━━ Extract to read
In celebration of this delightful fact (and because star anise is a delicious – and an underused foodstuff) I have decided to provide you with two recipes. The first is Chinese: Tea Eggs – a typical breakfast food or midmeal snack. The second – Star Anise Brownies – just looks delicious and is relevant because I baked brownies for my colleagues last week. To watch people who have never eaten brownies before eat some particularly good ones (if I don’t say so myself) fresh out of the oven was a sight to be seen! I only wish I’d had my camera. I have never seen a whole batch of brownies disappear so quickly, the shrieks of delight still echo in my ears!
Please try them both and report back to me.
1 – 2 tbsp black tea
2 cinnamon sticks, broken into pieces
3 star anise
1 tsp coarse salt
120 ml dark soy sauce
1/2 tsp five-spice powder
2 tbsp toasted sesame seeds
2 tbsp crystal salt
Put the eggs into a pan, cover with cold water and bring to the boil. Simmer for 5 minutes, then drain and refresh in iced water. Now carefully tap the eggs on your work surface to crack the shells on all sides.
Put the eggs back into the pan and add the tea, cinnamon sticks, star anise, coarse salt, soy sauce and 1 litre water. Bring to the boil and simmer, covered, for 1 hour.
Crush the crystal salt slightly in a mortar and mix with the sesame seeds and five-spice powder. Shell the eggs and serve on small plates with a little of the spice mixture.
Tip: The more cracks there are in the shell, the better the marbled effect will be.
(recipe courtesy of the sbs food website)
Star anise chocolate brownies
Use a coffee grinder or pestle and mortar to grind whole star anise into a fine powder. Makes 12.
━━━━
■ **Set task**:
Answer these questions using the star anise recipes above.
1. For whom did the writer bake brownies last week?
2. After the tea, spices, soy sauce and water are added, how long do the eggs simmer?
3. How many brownies does the star anise recipe make?
━━ Stored records
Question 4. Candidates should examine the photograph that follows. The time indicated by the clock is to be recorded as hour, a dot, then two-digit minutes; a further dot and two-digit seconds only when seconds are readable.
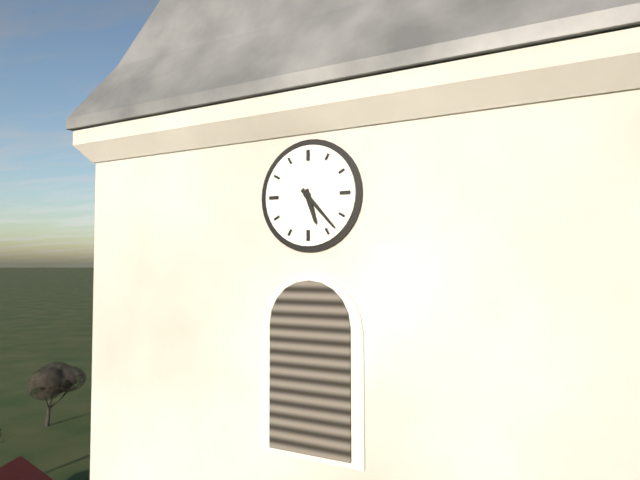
5.23
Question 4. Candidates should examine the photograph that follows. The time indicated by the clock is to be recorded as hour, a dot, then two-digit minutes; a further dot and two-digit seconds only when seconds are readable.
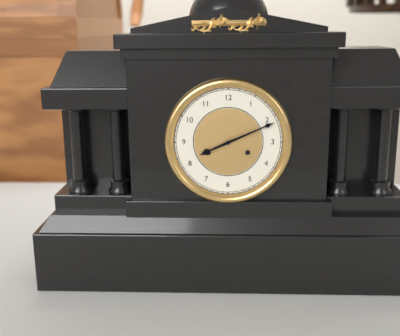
8.11
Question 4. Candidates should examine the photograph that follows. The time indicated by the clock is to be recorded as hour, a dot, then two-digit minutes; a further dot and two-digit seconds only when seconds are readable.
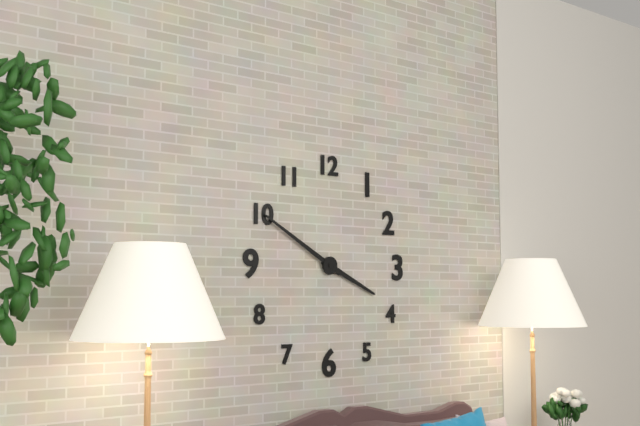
3.50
━━━━
■ **Result for this task**:
1. Colleagues.
2. 1 hour, covered.
3. 12.